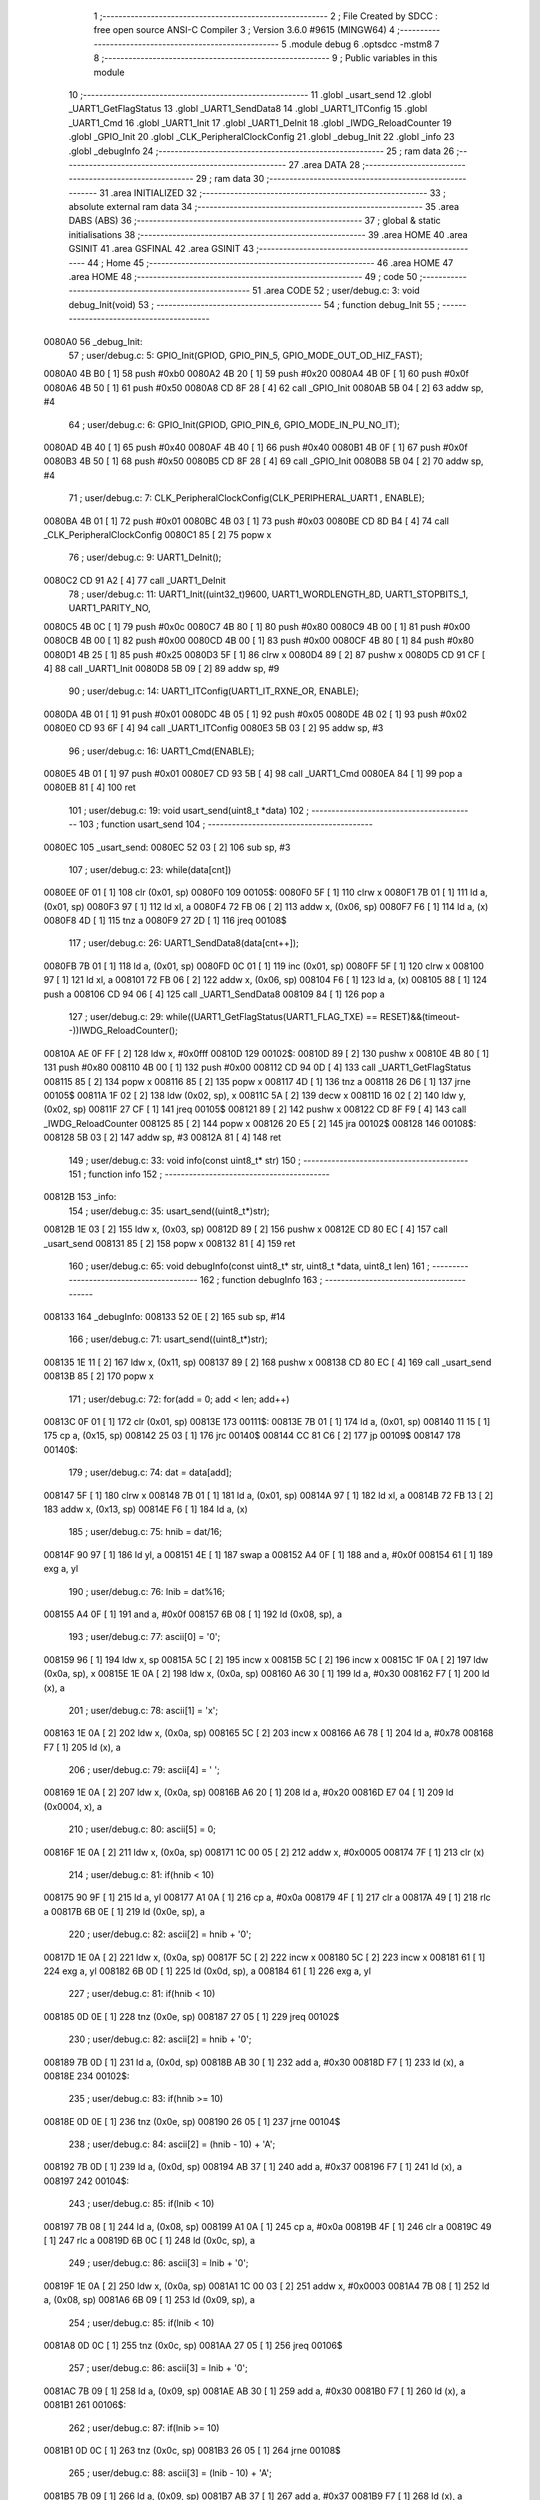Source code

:                                       1 ;--------------------------------------------------------
                                      2 ; File Created by SDCC : free open source ANSI-C Compiler
                                      3 ; Version 3.6.0 #9615 (MINGW64)
                                      4 ;--------------------------------------------------------
                                      5 	.module debug
                                      6 	.optsdcc -mstm8
                                      7 	
                                      8 ;--------------------------------------------------------
                                      9 ; Public variables in this module
                                     10 ;--------------------------------------------------------
                                     11 	.globl _usart_send
                                     12 	.globl _UART1_GetFlagStatus
                                     13 	.globl _UART1_SendData8
                                     14 	.globl _UART1_ITConfig
                                     15 	.globl _UART1_Cmd
                                     16 	.globl _UART1_Init
                                     17 	.globl _UART1_DeInit
                                     18 	.globl _IWDG_ReloadCounter
                                     19 	.globl _GPIO_Init
                                     20 	.globl _CLK_PeripheralClockConfig
                                     21 	.globl _debug_Init
                                     22 	.globl _info
                                     23 	.globl _debugInfo
                                     24 ;--------------------------------------------------------
                                     25 ; ram data
                                     26 ;--------------------------------------------------------
                                     27 	.area DATA
                                     28 ;--------------------------------------------------------
                                     29 ; ram data
                                     30 ;--------------------------------------------------------
                                     31 	.area INITIALIZED
                                     32 ;--------------------------------------------------------
                                     33 ; absolute external ram data
                                     34 ;--------------------------------------------------------
                                     35 	.area DABS (ABS)
                                     36 ;--------------------------------------------------------
                                     37 ; global & static initialisations
                                     38 ;--------------------------------------------------------
                                     39 	.area HOME
                                     40 	.area GSINIT
                                     41 	.area GSFINAL
                                     42 	.area GSINIT
                                     43 ;--------------------------------------------------------
                                     44 ; Home
                                     45 ;--------------------------------------------------------
                                     46 	.area HOME
                                     47 	.area HOME
                                     48 ;--------------------------------------------------------
                                     49 ; code
                                     50 ;--------------------------------------------------------
                                     51 	.area CODE
                                     52 ;	user/debug.c: 3: void debug_Init(void)
                                     53 ;	-----------------------------------------
                                     54 ;	 function debug_Init
                                     55 ;	-----------------------------------------
      0080A0                         56 _debug_Init:
                                     57 ;	user/debug.c: 5: GPIO_Init(GPIOD, GPIO_PIN_5, GPIO_MODE_OUT_OD_HIZ_FAST);
      0080A0 4B B0            [ 1]   58 	push	#0xb0
      0080A2 4B 20            [ 1]   59 	push	#0x20
      0080A4 4B 0F            [ 1]   60 	push	#0x0f
      0080A6 4B 50            [ 1]   61 	push	#0x50
      0080A8 CD 8F 28         [ 4]   62 	call	_GPIO_Init
      0080AB 5B 04            [ 2]   63 	addw	sp, #4
                                     64 ;	user/debug.c: 6: GPIO_Init(GPIOD, GPIO_PIN_6, GPIO_MODE_IN_PU_NO_IT);
      0080AD 4B 40            [ 1]   65 	push	#0x40
      0080AF 4B 40            [ 1]   66 	push	#0x40
      0080B1 4B 0F            [ 1]   67 	push	#0x0f
      0080B3 4B 50            [ 1]   68 	push	#0x50
      0080B5 CD 8F 28         [ 4]   69 	call	_GPIO_Init
      0080B8 5B 04            [ 2]   70 	addw	sp, #4
                                     71 ;	user/debug.c: 7: CLK_PeripheralClockConfig(CLK_PERIPHERAL_UART1 , ENABLE); 
      0080BA 4B 01            [ 1]   72 	push	#0x01
      0080BC 4B 03            [ 1]   73 	push	#0x03
      0080BE CD 8D B4         [ 4]   74 	call	_CLK_PeripheralClockConfig
      0080C1 85               [ 2]   75 	popw	x
                                     76 ;	user/debug.c: 9: UART1_DeInit();
      0080C2 CD 91 A2         [ 4]   77 	call	_UART1_DeInit
                                     78 ;	user/debug.c: 11: UART1_Init((uint32_t)9600, UART1_WORDLENGTH_8D, UART1_STOPBITS_1, UART1_PARITY_NO,
      0080C5 4B 0C            [ 1]   79 	push	#0x0c
      0080C7 4B 80            [ 1]   80 	push	#0x80
      0080C9 4B 00            [ 1]   81 	push	#0x00
      0080CB 4B 00            [ 1]   82 	push	#0x00
      0080CD 4B 00            [ 1]   83 	push	#0x00
      0080CF 4B 80            [ 1]   84 	push	#0x80
      0080D1 4B 25            [ 1]   85 	push	#0x25
      0080D3 5F               [ 1]   86 	clrw	x
      0080D4 89               [ 2]   87 	pushw	x
      0080D5 CD 91 CF         [ 4]   88 	call	_UART1_Init
      0080D8 5B 09            [ 2]   89 	addw	sp, #9
                                     90 ;	user/debug.c: 14: UART1_ITConfig(UART1_IT_RXNE_OR, ENABLE);    
      0080DA 4B 01            [ 1]   91 	push	#0x01
      0080DC 4B 05            [ 1]   92 	push	#0x05
      0080DE 4B 02            [ 1]   93 	push	#0x02
      0080E0 CD 93 6F         [ 4]   94 	call	_UART1_ITConfig
      0080E3 5B 03            [ 2]   95 	addw	sp, #3
                                     96 ;	user/debug.c: 16: UART1_Cmd(ENABLE);  
      0080E5 4B 01            [ 1]   97 	push	#0x01
      0080E7 CD 93 5B         [ 4]   98 	call	_UART1_Cmd
      0080EA 84               [ 1]   99 	pop	a
      0080EB 81               [ 4]  100 	ret
                                    101 ;	user/debug.c: 19: void usart_send(uint8_t *data)
                                    102 ;	-----------------------------------------
                                    103 ;	 function usart_send
                                    104 ;	-----------------------------------------
      0080EC                        105 _usart_send:
      0080EC 52 03            [ 2]  106 	sub	sp, #3
                                    107 ;	user/debug.c: 23: while(data[cnt])
      0080EE 0F 01            [ 1]  108 	clr	(0x01, sp)
      0080F0                        109 00105$:
      0080F0 5F               [ 1]  110 	clrw	x
      0080F1 7B 01            [ 1]  111 	ld	a, (0x01, sp)
      0080F3 97               [ 1]  112 	ld	xl, a
      0080F4 72 FB 06         [ 2]  113 	addw	x, (0x06, sp)
      0080F7 F6               [ 1]  114 	ld	a, (x)
      0080F8 4D               [ 1]  115 	tnz	a
      0080F9 27 2D            [ 1]  116 	jreq	00108$
                                    117 ;	user/debug.c: 26: UART1_SendData8(data[cnt++]);
      0080FB 7B 01            [ 1]  118 	ld	a, (0x01, sp)
      0080FD 0C 01            [ 1]  119 	inc	(0x01, sp)
      0080FF 5F               [ 1]  120 	clrw	x
      008100 97               [ 1]  121 	ld	xl, a
      008101 72 FB 06         [ 2]  122 	addw	x, (0x06, sp)
      008104 F6               [ 1]  123 	ld	a, (x)
      008105 88               [ 1]  124 	push	a
      008106 CD 94 06         [ 4]  125 	call	_UART1_SendData8
      008109 84               [ 1]  126 	pop	a
                                    127 ;	user/debug.c: 29: while((UART1_GetFlagStatus(UART1_FLAG_TXE) == RESET)&&(timeout--))IWDG_ReloadCounter();
      00810A AE 0F FF         [ 2]  128 	ldw	x, #0x0fff
      00810D                        129 00102$:
      00810D 89               [ 2]  130 	pushw	x
      00810E 4B 80            [ 1]  131 	push	#0x80
      008110 4B 00            [ 1]  132 	push	#0x00
      008112 CD 94 0D         [ 4]  133 	call	_UART1_GetFlagStatus
      008115 85               [ 2]  134 	popw	x
      008116 85               [ 2]  135 	popw	x
      008117 4D               [ 1]  136 	tnz	a
      008118 26 D6            [ 1]  137 	jrne	00105$
      00811A 1F 02            [ 2]  138 	ldw	(0x02, sp), x
      00811C 5A               [ 2]  139 	decw	x
      00811D 16 02            [ 2]  140 	ldw	y, (0x02, sp)
      00811F 27 CF            [ 1]  141 	jreq	00105$
      008121 89               [ 2]  142 	pushw	x
      008122 CD 8F F9         [ 4]  143 	call	_IWDG_ReloadCounter
      008125 85               [ 2]  144 	popw	x
      008126 20 E5            [ 2]  145 	jra	00102$
      008128                        146 00108$:
      008128 5B 03            [ 2]  147 	addw	sp, #3
      00812A 81               [ 4]  148 	ret
                                    149 ;	user/debug.c: 33: void info(const uint8_t* str)
                                    150 ;	-----------------------------------------
                                    151 ;	 function info
                                    152 ;	-----------------------------------------
      00812B                        153 _info:
                                    154 ;	user/debug.c: 35: usart_send((uint8_t*)str);
      00812B 1E 03            [ 2]  155 	ldw	x, (0x03, sp)
      00812D 89               [ 2]  156 	pushw	x
      00812E CD 80 EC         [ 4]  157 	call	_usart_send
      008131 85               [ 2]  158 	popw	x
      008132 81               [ 4]  159 	ret
                                    160 ;	user/debug.c: 65: void debugInfo(const uint8_t* str, uint8_t *data, uint8_t len)
                                    161 ;	-----------------------------------------
                                    162 ;	 function debugInfo
                                    163 ;	-----------------------------------------
      008133                        164 _debugInfo:
      008133 52 0E            [ 2]  165 	sub	sp, #14
                                    166 ;	user/debug.c: 71: usart_send((uint8_t*)str);
      008135 1E 11            [ 2]  167 	ldw	x, (0x11, sp)
      008137 89               [ 2]  168 	pushw	x
      008138 CD 80 EC         [ 4]  169 	call	_usart_send
      00813B 85               [ 2]  170 	popw	x
                                    171 ;	user/debug.c: 72: for(add = 0; add < len; add++)
      00813C 0F 01            [ 1]  172 	clr	(0x01, sp)
      00813E                        173 00111$:
      00813E 7B 01            [ 1]  174 	ld	a, (0x01, sp)
      008140 11 15            [ 1]  175 	cp	a, (0x15, sp)
      008142 25 03            [ 1]  176 	jrc	00140$
      008144 CC 81 C6         [ 2]  177 	jp	00109$
      008147                        178 00140$:
                                    179 ;	user/debug.c: 74: dat = data[add];
      008147 5F               [ 1]  180 	clrw	x
      008148 7B 01            [ 1]  181 	ld	a, (0x01, sp)
      00814A 97               [ 1]  182 	ld	xl, a
      00814B 72 FB 13         [ 2]  183 	addw	x, (0x13, sp)
      00814E F6               [ 1]  184 	ld	a, (x)
                                    185 ;	user/debug.c: 75: hnib = dat/16;
      00814F 90 97            [ 1]  186 	ld	yl, a
      008151 4E               [ 1]  187 	swap	a
      008152 A4 0F            [ 1]  188 	and	a, #0x0f
      008154 61               [ 1]  189 	exg	a, yl
                                    190 ;	user/debug.c: 76: lnib = dat%16;
      008155 A4 0F            [ 1]  191 	and	a, #0x0f
      008157 6B 08            [ 1]  192 	ld	(0x08, sp), a
                                    193 ;	user/debug.c: 77: ascii[0] = '0';
      008159 96               [ 1]  194 	ldw	x, sp
      00815A 5C               [ 2]  195 	incw	x
      00815B 5C               [ 2]  196 	incw	x
      00815C 1F 0A            [ 2]  197 	ldw	(0x0a, sp), x
      00815E 1E 0A            [ 2]  198 	ldw	x, (0x0a, sp)
      008160 A6 30            [ 1]  199 	ld	a, #0x30
      008162 F7               [ 1]  200 	ld	(x), a
                                    201 ;	user/debug.c: 78: ascii[1] = 'x';
      008163 1E 0A            [ 2]  202 	ldw	x, (0x0a, sp)
      008165 5C               [ 2]  203 	incw	x
      008166 A6 78            [ 1]  204 	ld	a, #0x78
      008168 F7               [ 1]  205 	ld	(x), a
                                    206 ;	user/debug.c: 79: ascii[4] = ' ';
      008169 1E 0A            [ 2]  207 	ldw	x, (0x0a, sp)
      00816B A6 20            [ 1]  208 	ld	a, #0x20
      00816D E7 04            [ 1]  209 	ld	(0x0004, x), a
                                    210 ;	user/debug.c: 80: ascii[5] = 0;
      00816F 1E 0A            [ 2]  211 	ldw	x, (0x0a, sp)
      008171 1C 00 05         [ 2]  212 	addw	x, #0x0005
      008174 7F               [ 1]  213 	clr	(x)
                                    214 ;	user/debug.c: 81: if(hnib < 10)
      008175 90 9F            [ 1]  215 	ld	a, yl
      008177 A1 0A            [ 1]  216 	cp	a, #0x0a
      008179 4F               [ 1]  217 	clr	a
      00817A 49               [ 1]  218 	rlc	a
      00817B 6B 0E            [ 1]  219 	ld	(0x0e, sp), a
                                    220 ;	user/debug.c: 82: ascii[2] = hnib + '0';
      00817D 1E 0A            [ 2]  221 	ldw	x, (0x0a, sp)
      00817F 5C               [ 2]  222 	incw	x
      008180 5C               [ 2]  223 	incw	x
      008181 61               [ 1]  224 	exg	a, yl
      008182 6B 0D            [ 1]  225 	ld	(0x0d, sp), a
      008184 61               [ 1]  226 	exg	a, yl
                                    227 ;	user/debug.c: 81: if(hnib < 10)
      008185 0D 0E            [ 1]  228 	tnz	(0x0e, sp)
      008187 27 05            [ 1]  229 	jreq	00102$
                                    230 ;	user/debug.c: 82: ascii[2] = hnib + '0';
      008189 7B 0D            [ 1]  231 	ld	a, (0x0d, sp)
      00818B AB 30            [ 1]  232 	add	a, #0x30
      00818D F7               [ 1]  233 	ld	(x), a
      00818E                        234 00102$:
                                    235 ;	user/debug.c: 83: if(hnib >= 10)
      00818E 0D 0E            [ 1]  236 	tnz	(0x0e, sp)
      008190 26 05            [ 1]  237 	jrne	00104$
                                    238 ;	user/debug.c: 84: ascii[2] = (hnib - 10) + 'A';
      008192 7B 0D            [ 1]  239 	ld	a, (0x0d, sp)
      008194 AB 37            [ 1]  240 	add	a, #0x37
      008196 F7               [ 1]  241 	ld	(x), a
      008197                        242 00104$:
                                    243 ;	user/debug.c: 85: if(lnib < 10)
      008197 7B 08            [ 1]  244 	ld	a, (0x08, sp)
      008199 A1 0A            [ 1]  245 	cp	a, #0x0a
      00819B 4F               [ 1]  246 	clr	a
      00819C 49               [ 1]  247 	rlc	a
      00819D 6B 0C            [ 1]  248 	ld	(0x0c, sp), a
                                    249 ;	user/debug.c: 86: ascii[3] = lnib + '0';
      00819F 1E 0A            [ 2]  250 	ldw	x, (0x0a, sp)
      0081A1 1C 00 03         [ 2]  251 	addw	x, #0x0003
      0081A4 7B 08            [ 1]  252 	ld	a, (0x08, sp)
      0081A6 6B 09            [ 1]  253 	ld	(0x09, sp), a
                                    254 ;	user/debug.c: 85: if(lnib < 10)
      0081A8 0D 0C            [ 1]  255 	tnz	(0x0c, sp)
      0081AA 27 05            [ 1]  256 	jreq	00106$
                                    257 ;	user/debug.c: 86: ascii[3] = lnib + '0';
      0081AC 7B 09            [ 1]  258 	ld	a, (0x09, sp)
      0081AE AB 30            [ 1]  259 	add	a, #0x30
      0081B0 F7               [ 1]  260 	ld	(x), a
      0081B1                        261 00106$:
                                    262 ;	user/debug.c: 87: if(lnib >= 10)
      0081B1 0D 0C            [ 1]  263 	tnz	(0x0c, sp)
      0081B3 26 05            [ 1]  264 	jrne	00108$
                                    265 ;	user/debug.c: 88: ascii[3] = (lnib - 10) + 'A';
      0081B5 7B 09            [ 1]  266 	ld	a, (0x09, sp)
      0081B7 AB 37            [ 1]  267 	add	a, #0x37
      0081B9 F7               [ 1]  268 	ld	(x), a
      0081BA                        269 00108$:
                                    270 ;	user/debug.c: 89: usart_send(ascii);
      0081BA 1E 0A            [ 2]  271 	ldw	x, (0x0a, sp)
      0081BC 89               [ 2]  272 	pushw	x
      0081BD CD 80 EC         [ 4]  273 	call	_usart_send
      0081C0 85               [ 2]  274 	popw	x
                                    275 ;	user/debug.c: 72: for(add = 0; add < len; add++)
      0081C1 0C 01            [ 1]  276 	inc	(0x01, sp)
      0081C3 CC 81 3E         [ 2]  277 	jp	00111$
      0081C6                        278 00109$:
                                    279 ;	user/debug.c: 91: usart_send("\r\n");
      0081C6 AE 81 D0         [ 2]  280 	ldw	x, #___str_0+0
      0081C9 89               [ 2]  281 	pushw	x
      0081CA CD 80 EC         [ 4]  282 	call	_usart_send
      0081CD 5B 10            [ 2]  283 	addw	sp, #16
      0081CF 81               [ 4]  284 	ret
                                    285 	.area CODE
      0081D0                        286 ___str_0:
      0081D0 0D                     287 	.db 0x0d
      0081D1 0A                     288 	.db 0x0a
      0081D2 00                     289 	.db 0x00
                                    290 	.area INITIALIZER
                                    291 	.area CABS (ABS)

-------

**The problem**
Search the entries for the word "ENABLE" and copy every line that holds it.

**Solution for this task**
                                     71 ;	user/debug.c: 7: CLK_PeripheralClockConfig(CLK_PERIPHERAL_UART1 , ENABLE); 
                                     90 ;	user/debug.c: 14: UART1_ITConfig(UART1_IT_RXNE_OR, ENABLE);    
                                     96 ;	user/debug.c: 16: UART1_Cmd(ENABLE);  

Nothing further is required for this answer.